▶ _Task data_
--- --- ---
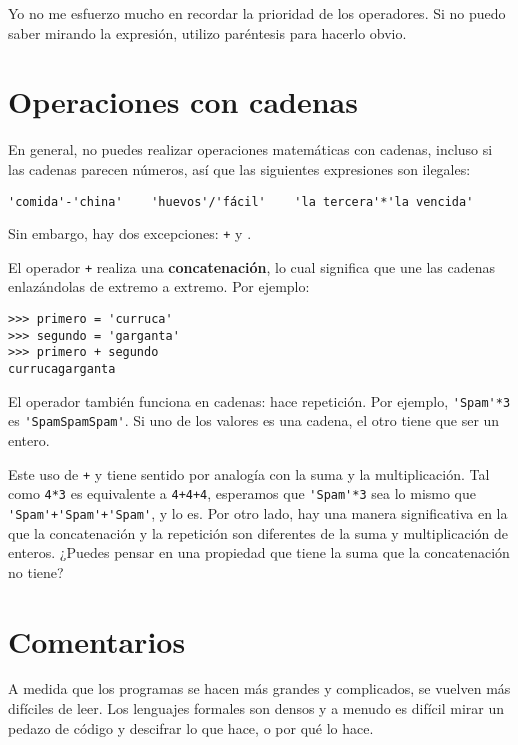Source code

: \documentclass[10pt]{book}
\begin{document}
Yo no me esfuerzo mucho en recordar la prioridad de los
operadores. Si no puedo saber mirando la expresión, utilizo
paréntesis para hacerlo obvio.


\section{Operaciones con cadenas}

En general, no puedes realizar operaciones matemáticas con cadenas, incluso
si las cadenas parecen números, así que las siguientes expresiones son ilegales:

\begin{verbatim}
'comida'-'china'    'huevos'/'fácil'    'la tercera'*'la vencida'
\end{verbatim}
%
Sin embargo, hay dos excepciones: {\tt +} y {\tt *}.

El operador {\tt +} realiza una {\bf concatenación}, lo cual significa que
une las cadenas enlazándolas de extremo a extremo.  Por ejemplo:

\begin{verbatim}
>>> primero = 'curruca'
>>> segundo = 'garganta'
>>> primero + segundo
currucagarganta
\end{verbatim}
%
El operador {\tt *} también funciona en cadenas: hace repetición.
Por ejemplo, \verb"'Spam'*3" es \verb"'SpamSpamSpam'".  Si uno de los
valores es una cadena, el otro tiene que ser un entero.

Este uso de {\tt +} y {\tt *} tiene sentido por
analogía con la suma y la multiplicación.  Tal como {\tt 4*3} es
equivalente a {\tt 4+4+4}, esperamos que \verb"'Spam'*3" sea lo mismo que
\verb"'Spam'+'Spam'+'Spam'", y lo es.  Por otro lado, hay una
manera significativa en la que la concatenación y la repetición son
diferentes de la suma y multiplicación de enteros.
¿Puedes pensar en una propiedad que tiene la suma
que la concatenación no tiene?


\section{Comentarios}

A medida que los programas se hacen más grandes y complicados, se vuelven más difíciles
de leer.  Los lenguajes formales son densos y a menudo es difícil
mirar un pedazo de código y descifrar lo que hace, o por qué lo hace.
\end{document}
--- --- ---
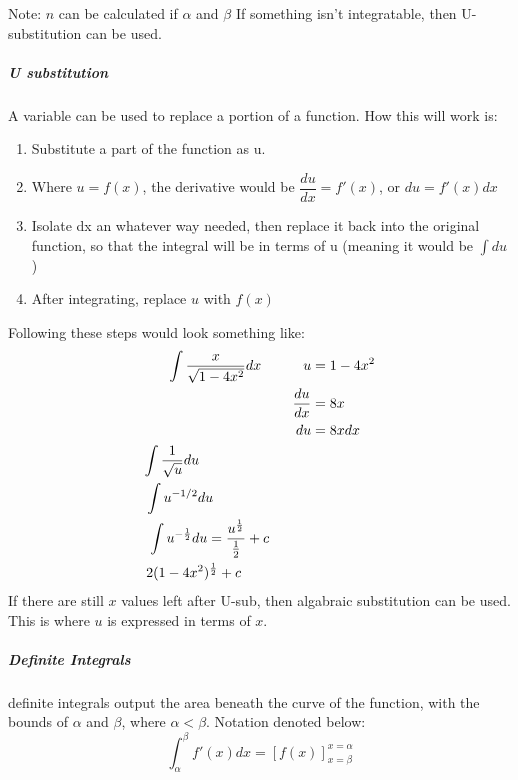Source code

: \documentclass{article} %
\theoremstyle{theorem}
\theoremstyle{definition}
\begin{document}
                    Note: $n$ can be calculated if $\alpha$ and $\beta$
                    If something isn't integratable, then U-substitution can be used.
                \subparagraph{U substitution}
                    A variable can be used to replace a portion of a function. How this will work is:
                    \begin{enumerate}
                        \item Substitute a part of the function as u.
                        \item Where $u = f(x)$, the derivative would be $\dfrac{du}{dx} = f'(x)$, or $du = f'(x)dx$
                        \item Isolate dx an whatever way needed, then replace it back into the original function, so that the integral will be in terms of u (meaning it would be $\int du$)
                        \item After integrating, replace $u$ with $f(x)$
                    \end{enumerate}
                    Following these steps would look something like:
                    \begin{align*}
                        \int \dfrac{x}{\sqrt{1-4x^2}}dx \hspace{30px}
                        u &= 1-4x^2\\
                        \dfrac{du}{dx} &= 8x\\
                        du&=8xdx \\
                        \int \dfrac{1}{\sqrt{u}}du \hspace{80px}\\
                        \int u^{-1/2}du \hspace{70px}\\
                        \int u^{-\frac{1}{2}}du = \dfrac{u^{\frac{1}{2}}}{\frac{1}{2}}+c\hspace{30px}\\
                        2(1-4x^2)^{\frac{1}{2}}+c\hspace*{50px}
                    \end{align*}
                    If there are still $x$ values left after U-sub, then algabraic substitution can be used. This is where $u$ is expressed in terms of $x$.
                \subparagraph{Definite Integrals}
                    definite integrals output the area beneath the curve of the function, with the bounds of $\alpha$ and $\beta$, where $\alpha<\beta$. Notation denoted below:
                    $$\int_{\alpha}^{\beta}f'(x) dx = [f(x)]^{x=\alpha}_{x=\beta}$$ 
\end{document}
--- --- ---
▶ _Problem to solve_
Retype only the lines above between the line with "Este uso de" and the line with "diferentes de la", counting those two lines as well, and keep every character as it is.

▶ _Solution to the exercise_
Este uso de {\tt +} y {\tt *} tiene sentido por
analogía con la suma y la multiplicación.  Tal como {\tt 4*3} es
equivalente a {\tt 4+4+4}, esperamos que \verb"'Spam'*3" sea lo mismo que
\verb"'Spam'+'Spam'+'Spam'", y lo es.  Por otro lado, hay una
manera significativa en la que la concatenación y la repetición son
diferentes de la suma y multiplicación de enteros.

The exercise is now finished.